Cool thanks for the help!


Very few people have the luxury/privilege of investing at their risk tolerance.


I think the warnings in this article are reasonable if you don’t think there’s transformative tech around the corner that is going to lead to huge societal changes. And even if there is a big productivity boost from AI or anything else, the winners and losers will be scattered around in an unpredictable way, you could still lose a fortune on the index funds


Here's the playbook:

* Predict that the good times won't last * When the economy is stable, keep posting that the bad times are around the corner * Repeat until an economic situation occurs (it does not matter how long, just keep repeating) * When an economic situation finally occurs, then say: "See. I predicted this."

Congrats, you are now an economist.


Lol, I was getting bearish but this article makes me bullish


No government wants a recession on their watch so printing goes on and markets keep going up


No one appears to have told Japan that for over three decades.


Thank God. This ski trip is expensive enough already


The stock market in America just seems to have the same function as the property market in China, it's the primary thing everyone dumps their wealth in. If one looks at stock market capitalization versus real economic output the ratio keeps creeping up. So either there's some miracle returns in the future or it's just more and more divorced from the fundamentals.

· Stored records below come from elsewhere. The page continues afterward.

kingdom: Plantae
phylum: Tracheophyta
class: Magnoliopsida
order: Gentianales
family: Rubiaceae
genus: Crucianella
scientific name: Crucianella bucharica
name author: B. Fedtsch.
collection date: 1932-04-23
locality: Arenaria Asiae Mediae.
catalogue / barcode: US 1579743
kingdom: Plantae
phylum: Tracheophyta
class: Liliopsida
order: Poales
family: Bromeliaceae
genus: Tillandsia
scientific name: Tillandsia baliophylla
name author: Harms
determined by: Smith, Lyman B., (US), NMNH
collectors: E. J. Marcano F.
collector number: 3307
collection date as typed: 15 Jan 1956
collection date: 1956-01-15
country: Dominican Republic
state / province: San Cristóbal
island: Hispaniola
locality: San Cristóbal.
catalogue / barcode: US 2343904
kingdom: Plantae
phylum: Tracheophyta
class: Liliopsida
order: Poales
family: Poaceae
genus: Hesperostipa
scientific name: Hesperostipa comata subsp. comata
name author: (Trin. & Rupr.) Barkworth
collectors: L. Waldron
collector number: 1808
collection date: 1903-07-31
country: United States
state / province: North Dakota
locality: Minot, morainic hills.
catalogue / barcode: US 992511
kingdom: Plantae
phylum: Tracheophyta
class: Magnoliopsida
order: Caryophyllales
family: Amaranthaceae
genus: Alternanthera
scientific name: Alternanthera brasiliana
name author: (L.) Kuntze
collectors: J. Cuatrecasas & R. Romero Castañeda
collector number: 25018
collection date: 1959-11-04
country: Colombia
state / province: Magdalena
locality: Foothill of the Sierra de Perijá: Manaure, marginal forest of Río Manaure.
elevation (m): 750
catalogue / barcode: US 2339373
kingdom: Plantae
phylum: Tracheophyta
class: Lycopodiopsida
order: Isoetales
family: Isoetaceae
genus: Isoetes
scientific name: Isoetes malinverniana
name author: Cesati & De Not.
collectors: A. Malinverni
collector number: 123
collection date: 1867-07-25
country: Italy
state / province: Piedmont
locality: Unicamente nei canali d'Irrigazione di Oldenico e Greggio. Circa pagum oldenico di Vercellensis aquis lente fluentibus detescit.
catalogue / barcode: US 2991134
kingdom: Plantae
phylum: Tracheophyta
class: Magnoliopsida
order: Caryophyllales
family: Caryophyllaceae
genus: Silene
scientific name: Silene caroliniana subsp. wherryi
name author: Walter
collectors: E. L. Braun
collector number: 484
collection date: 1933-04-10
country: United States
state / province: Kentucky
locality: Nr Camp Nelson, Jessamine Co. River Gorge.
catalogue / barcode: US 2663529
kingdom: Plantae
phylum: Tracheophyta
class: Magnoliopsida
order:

Based on a quick Google search, looks like US stock market cap is about $50 trillion [1] and real estate is $120 trillion. [2]

(There's going to be overlap since businesses own real estate.)

[1] https://siblisresearch.com/data/us-stock-market-value/ [2] https://www.statista.com/outlook/fmo/real-estate/united-stat...


Okay but what's the argument in relationship to my post? As the article notes China's property market is larger despite a stock market cap of 10tn, similar in Japan real estate value is about 5x larger than Japan's stock market cap.

That was the point, in the US stock market capitalization is unusually high compared both to other sectors and the economy at large.


It's plausible to me that the US stock market plays a larger role than in other countries. But you said it's the "primary thing everyone dumps their wealth into," which is a stronger, more surprising claim, and I wanted to see if it was true. Houses still seem to be people's biggest assets?


Sooo, back to gold then?


Opposite, China needs to get off land and that will allow them fiat to make up as much money as they want. Their big problem is that the workers aren't making enough money to keep the system running because it is all grifted by the state. Look at South Africa for what can happen when wealth isn't shared and the people can't support the economy because they are all too poor.